# OPDRACHTOMSCHRIJVING:
Beantwoord de volgende vragen over de brief over nieuwe Commissievoorstellen.
1. Op welke datum is de brief in Den Haag gedateerd?
2. Welk ministerie is eerstverantwoordelijk voor de richtlijn over bevriezing en confiscatie van criminele opbrengsten?
3. In welke Raad wordt dat voorstel behandeld?

# TEKSTFRAGMENT:
-*-*-

22 112 Nieuwe Commissievoorstellen en initiatieven van de lidstaten van de Europese Unie

Nr. 1398 BRIEF VAN DE STAATSSECRETARIS VAN BUITENLANDSE ZAKEN

Aan de Voorzitter van de Tweede Kamer der Staten-Generaal

Den Haag, 20 april 2012

Overeenkomstig de bestaande afspraken heb ik de eer u hierbij vier fiches aan te bieden die werden opgesteld door de werkgroep Beoordeling Nieuwe Commissievoorstellen (BNC).

Fiche 1: Verordening voor afwikkeling van effectentransacties en centrale effectenbewaarinstellingen (Kamerstuk 22 112, nr. 1397);

Fiche 2: Richtlijn bevriezing en confiscatie criminele opbrengsten;

Fiche 3: Besluit en mededeling over klimaatboekhouding landgebruik en bossen (Kamerstuk 22 112, nr. 1399);

Fiche 4: Verordening en besluit Energy Star: etiketteringsprogramma voor kantoorapparatuur (Kamerstuk 22 112, nr. 1400).

De staatssecretaris van Buitenlandse Zaken, H. P. M. Knapen

Fiche: Richtlijn bevriezing en confiscatie criminele opbrengsten

1. Algemene gegevens

Titel voorstel: Richtlijn van het Europees Parlement en de Raad betreffende de bevriezing en confiscatie van opbrengsten van misdrijven in de Europese Unie.

Datum Commissiedocument: 12 maart 2012

Nr. Commissiedocument: COM(2012)85

Prelex: http://ec.europa.eu/prelex/detail_dossier_real.cfm?CL=nl&DosId=201408

Nr. Impact Assessment Commissie en Opinie Impact Assessment Board: SWD(2012) 31

Behandelingstraject Raad: Het voorstel wordt behandeld in de JBZ-Raad.

Eerstverantwoordelijk ministerie: Ministerie van Veiligheid en Justitie

Rechtsbasis, besluitvormingsprocedure Raad, rol Europees Parlement, gedelegeerde en/of uitvoeringshandelingen:

  • a) Rechtsbasis: Het voorstel is gebaseerd op artikel 82 lid 2 en artikel 83 lid 1 VWEU.

  • b) Besluitvormingsprocedure Raad en rol Europees Parlement: Het voorstel wordt behandeld volgens de gewone wetgevingsprocedure (gekwalificeerde meerderheid in de Raad, medebeslissingsrecht EP).

  • c) Gedelegeerde en/of uitvoeringshandelingen: Het voorstel bevat geen grondslag voor gedelegeerde of uitvoeringshandelingen.

-*-*-

# INHOUD DATASET:
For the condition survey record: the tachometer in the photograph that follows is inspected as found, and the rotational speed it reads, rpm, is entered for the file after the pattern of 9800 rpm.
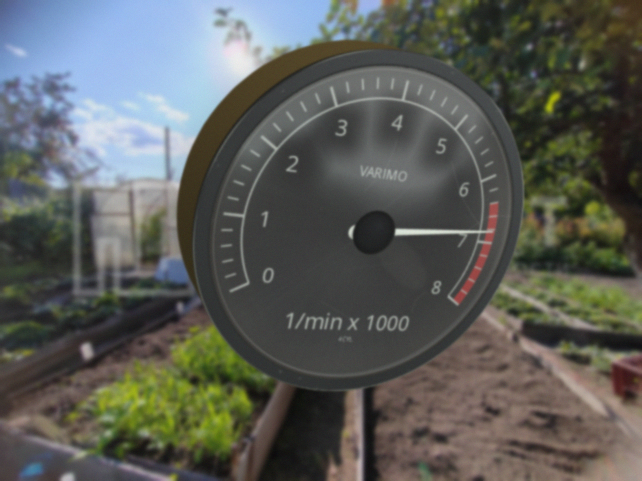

-*-*-

# ANTWOORD OP OPGAVE:
1. 20 april 2012
2. Het Ministerie van Veiligheid en Justitie
3. De JBZ-Raad